- Dataset items:
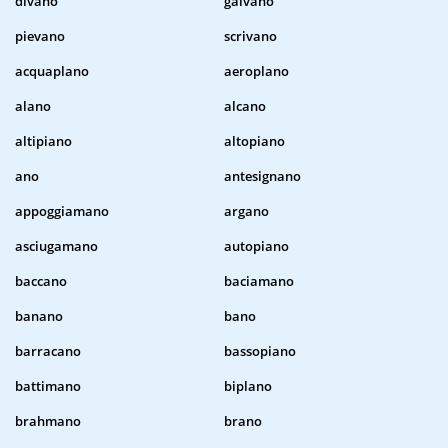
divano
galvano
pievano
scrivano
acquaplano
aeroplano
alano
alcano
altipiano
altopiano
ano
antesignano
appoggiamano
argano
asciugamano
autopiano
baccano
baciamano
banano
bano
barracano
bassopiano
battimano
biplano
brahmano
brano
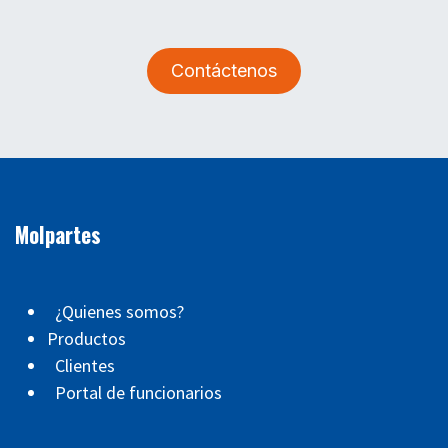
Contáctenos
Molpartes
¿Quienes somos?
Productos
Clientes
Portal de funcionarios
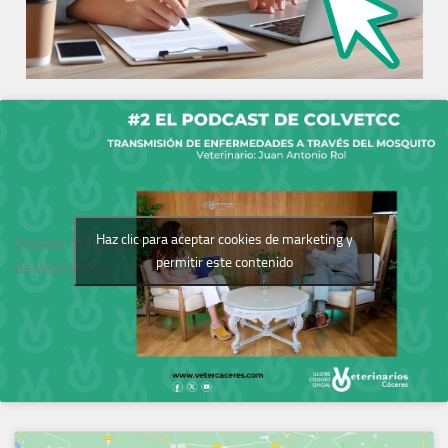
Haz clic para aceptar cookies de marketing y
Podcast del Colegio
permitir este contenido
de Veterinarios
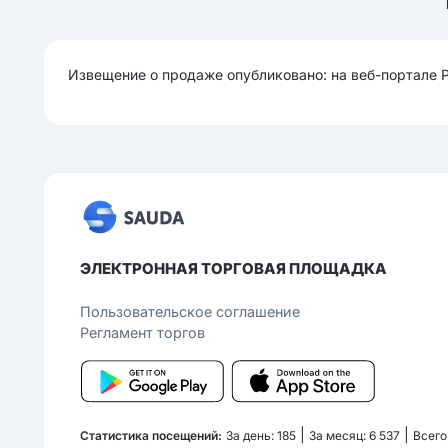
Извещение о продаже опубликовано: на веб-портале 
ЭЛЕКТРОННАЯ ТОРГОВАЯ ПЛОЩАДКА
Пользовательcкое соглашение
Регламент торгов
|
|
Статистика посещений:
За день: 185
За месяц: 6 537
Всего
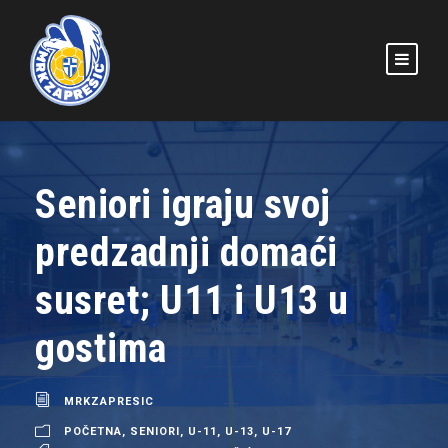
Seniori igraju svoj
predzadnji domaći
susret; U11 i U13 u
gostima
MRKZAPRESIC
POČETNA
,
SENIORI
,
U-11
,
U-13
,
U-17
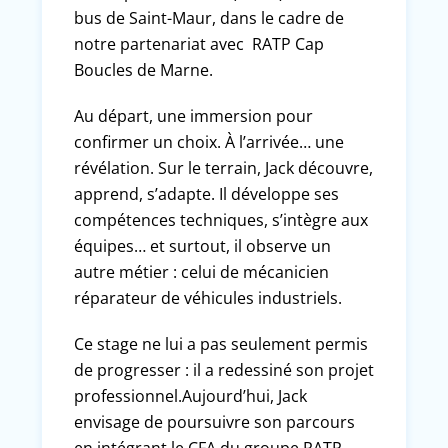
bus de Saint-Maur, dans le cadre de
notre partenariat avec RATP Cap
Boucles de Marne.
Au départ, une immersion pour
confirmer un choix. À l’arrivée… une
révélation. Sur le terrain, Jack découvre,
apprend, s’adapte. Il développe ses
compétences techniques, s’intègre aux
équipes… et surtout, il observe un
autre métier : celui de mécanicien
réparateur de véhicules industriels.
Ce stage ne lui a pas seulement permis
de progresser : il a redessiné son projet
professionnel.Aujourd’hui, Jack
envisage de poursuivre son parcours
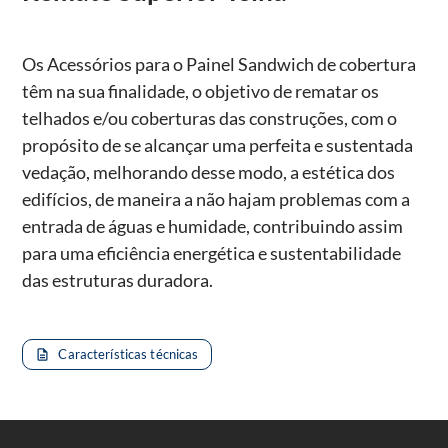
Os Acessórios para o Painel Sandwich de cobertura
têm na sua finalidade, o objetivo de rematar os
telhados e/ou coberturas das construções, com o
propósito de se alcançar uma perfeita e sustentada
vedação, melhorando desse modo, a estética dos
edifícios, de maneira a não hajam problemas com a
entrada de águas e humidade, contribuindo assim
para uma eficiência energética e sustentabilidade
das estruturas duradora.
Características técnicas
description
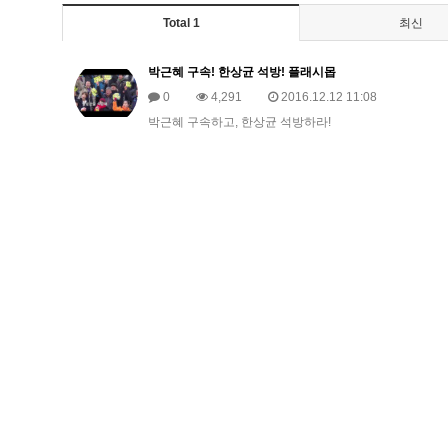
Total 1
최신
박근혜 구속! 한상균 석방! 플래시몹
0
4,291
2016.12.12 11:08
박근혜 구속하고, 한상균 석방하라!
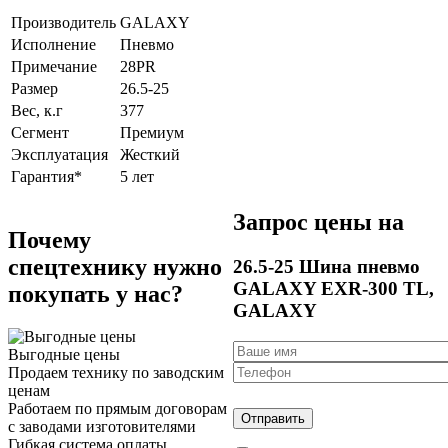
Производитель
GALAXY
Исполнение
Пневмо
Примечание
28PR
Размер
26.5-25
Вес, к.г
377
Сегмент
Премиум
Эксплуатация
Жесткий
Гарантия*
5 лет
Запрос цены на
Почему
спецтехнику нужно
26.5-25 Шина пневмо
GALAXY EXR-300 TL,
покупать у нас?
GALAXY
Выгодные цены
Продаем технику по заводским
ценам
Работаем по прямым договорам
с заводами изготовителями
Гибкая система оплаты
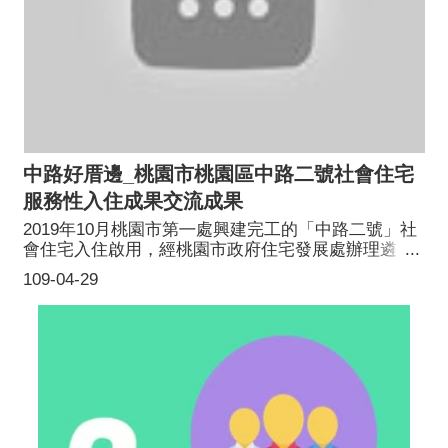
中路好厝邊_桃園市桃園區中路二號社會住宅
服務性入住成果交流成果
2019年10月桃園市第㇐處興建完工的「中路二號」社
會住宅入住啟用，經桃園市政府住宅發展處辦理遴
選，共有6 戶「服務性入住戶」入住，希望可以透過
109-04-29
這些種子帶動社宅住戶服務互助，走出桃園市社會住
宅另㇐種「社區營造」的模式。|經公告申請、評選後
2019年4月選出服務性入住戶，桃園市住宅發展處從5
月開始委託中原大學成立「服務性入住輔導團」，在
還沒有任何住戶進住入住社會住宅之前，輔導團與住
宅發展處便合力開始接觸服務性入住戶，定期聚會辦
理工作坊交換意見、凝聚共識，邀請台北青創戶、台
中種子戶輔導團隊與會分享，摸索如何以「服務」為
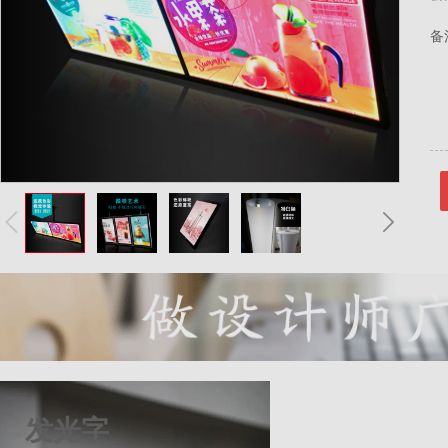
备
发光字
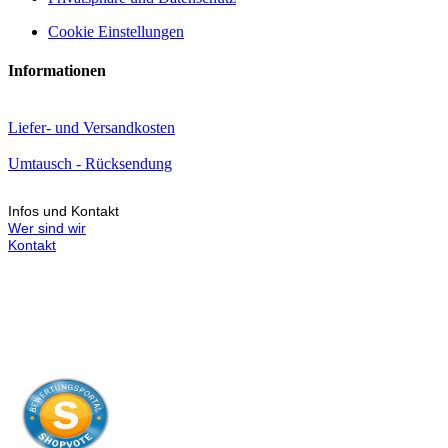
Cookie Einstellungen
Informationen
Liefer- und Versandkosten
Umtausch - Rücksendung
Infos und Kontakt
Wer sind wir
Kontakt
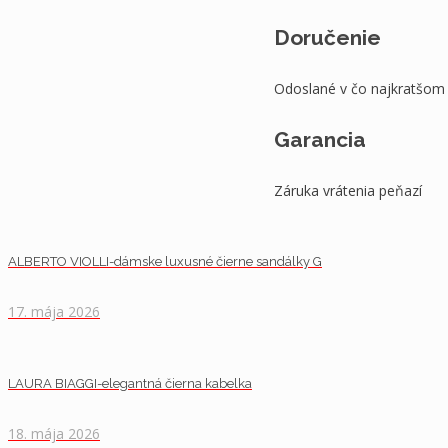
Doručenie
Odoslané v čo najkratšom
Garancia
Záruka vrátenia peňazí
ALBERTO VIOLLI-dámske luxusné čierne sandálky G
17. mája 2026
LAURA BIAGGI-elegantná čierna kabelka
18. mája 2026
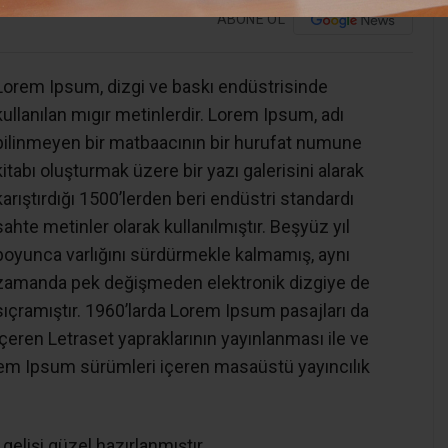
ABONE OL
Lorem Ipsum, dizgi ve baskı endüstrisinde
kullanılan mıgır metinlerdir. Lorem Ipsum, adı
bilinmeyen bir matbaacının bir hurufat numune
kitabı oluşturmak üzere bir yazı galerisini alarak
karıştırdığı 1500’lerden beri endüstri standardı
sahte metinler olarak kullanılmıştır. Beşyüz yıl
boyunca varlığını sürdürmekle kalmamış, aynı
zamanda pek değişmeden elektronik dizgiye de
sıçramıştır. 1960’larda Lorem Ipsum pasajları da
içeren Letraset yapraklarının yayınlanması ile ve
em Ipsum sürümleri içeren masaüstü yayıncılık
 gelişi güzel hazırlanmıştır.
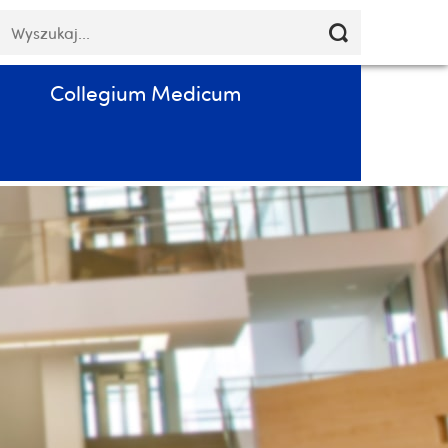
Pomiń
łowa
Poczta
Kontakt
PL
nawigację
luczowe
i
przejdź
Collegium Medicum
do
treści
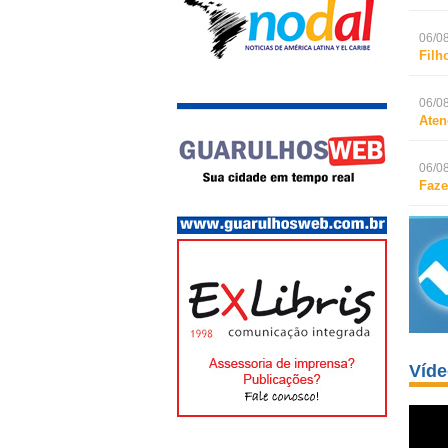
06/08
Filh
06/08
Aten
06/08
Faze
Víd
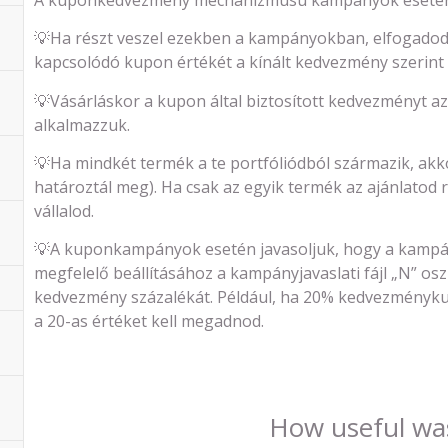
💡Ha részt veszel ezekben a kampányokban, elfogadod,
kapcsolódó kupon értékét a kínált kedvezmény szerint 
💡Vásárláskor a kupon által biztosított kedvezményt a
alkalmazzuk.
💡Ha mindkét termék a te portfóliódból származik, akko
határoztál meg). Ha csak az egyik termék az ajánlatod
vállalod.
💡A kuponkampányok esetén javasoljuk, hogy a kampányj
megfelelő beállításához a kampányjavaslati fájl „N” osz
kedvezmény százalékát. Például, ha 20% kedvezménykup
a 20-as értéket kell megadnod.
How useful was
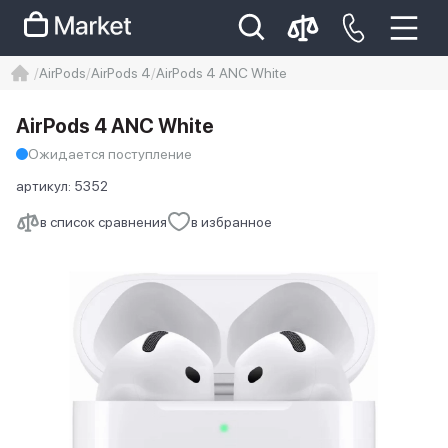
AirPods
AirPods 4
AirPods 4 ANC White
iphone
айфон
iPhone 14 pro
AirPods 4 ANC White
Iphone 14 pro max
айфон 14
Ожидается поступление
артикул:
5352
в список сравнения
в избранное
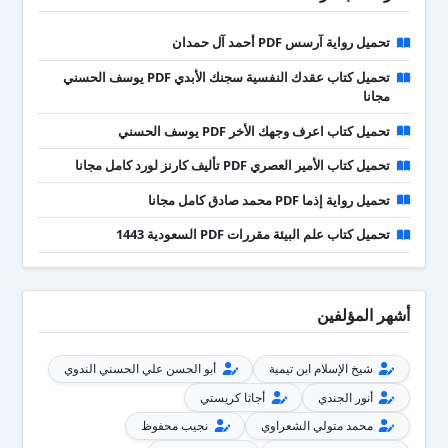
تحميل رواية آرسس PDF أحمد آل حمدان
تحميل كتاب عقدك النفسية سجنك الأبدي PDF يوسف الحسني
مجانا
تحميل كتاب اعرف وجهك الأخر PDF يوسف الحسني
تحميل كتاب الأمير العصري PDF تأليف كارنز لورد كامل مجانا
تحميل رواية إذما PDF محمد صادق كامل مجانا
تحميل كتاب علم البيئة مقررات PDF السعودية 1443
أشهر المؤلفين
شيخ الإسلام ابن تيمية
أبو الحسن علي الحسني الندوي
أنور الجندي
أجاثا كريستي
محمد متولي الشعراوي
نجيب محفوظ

- Goal of the exercise:
Copy out word for word every line of the records from the line containing "Os Acessórios para" through the line containing "Гибкая система оплаты", inclusive, but leave the pictures out.

- Answer for the task:
Os Acessórios para o Painel Sandwich de cobertura
têm na sua finalidade, o objetivo de rematar os
telhados e/ou coberturas das construções, com o
propósito de se alcançar uma perfeita e sustentada
vedação, melhorando desse modo, a estética dos
edifícios, de maneira a não hajam problemas com a
entrada de águas e humidade, contribuindo assim
para uma eficiência energética e sustentabilidade
das estruturas duradora.
Características técnicas
description
Total 1
최신
박근혜 구속! 한상균 석방! 플래시몹
0
4,291
2016.12.12 11:08
박근혜 구속하고, 한상균 석방하라!
Производитель
GALAXY
Исполнение
Пневмо
Примечание
28PR
Размер
26.5-25
Вес, к.г
377
Сегмент
Премиум
Эксплуатация
Жесткий
Гарантия*
5 лет
Запрос цены на
Почему
спецтехнику нужно
26.5-25 Шина пневмо
GALAXY EXR-300 TL,
покупать у нас?
GALAXY
Выгодные цены
Продаем технику по заводским
ценам
Работаем по прямым договорам
с заводами изготовителями
Гибкая система оплаты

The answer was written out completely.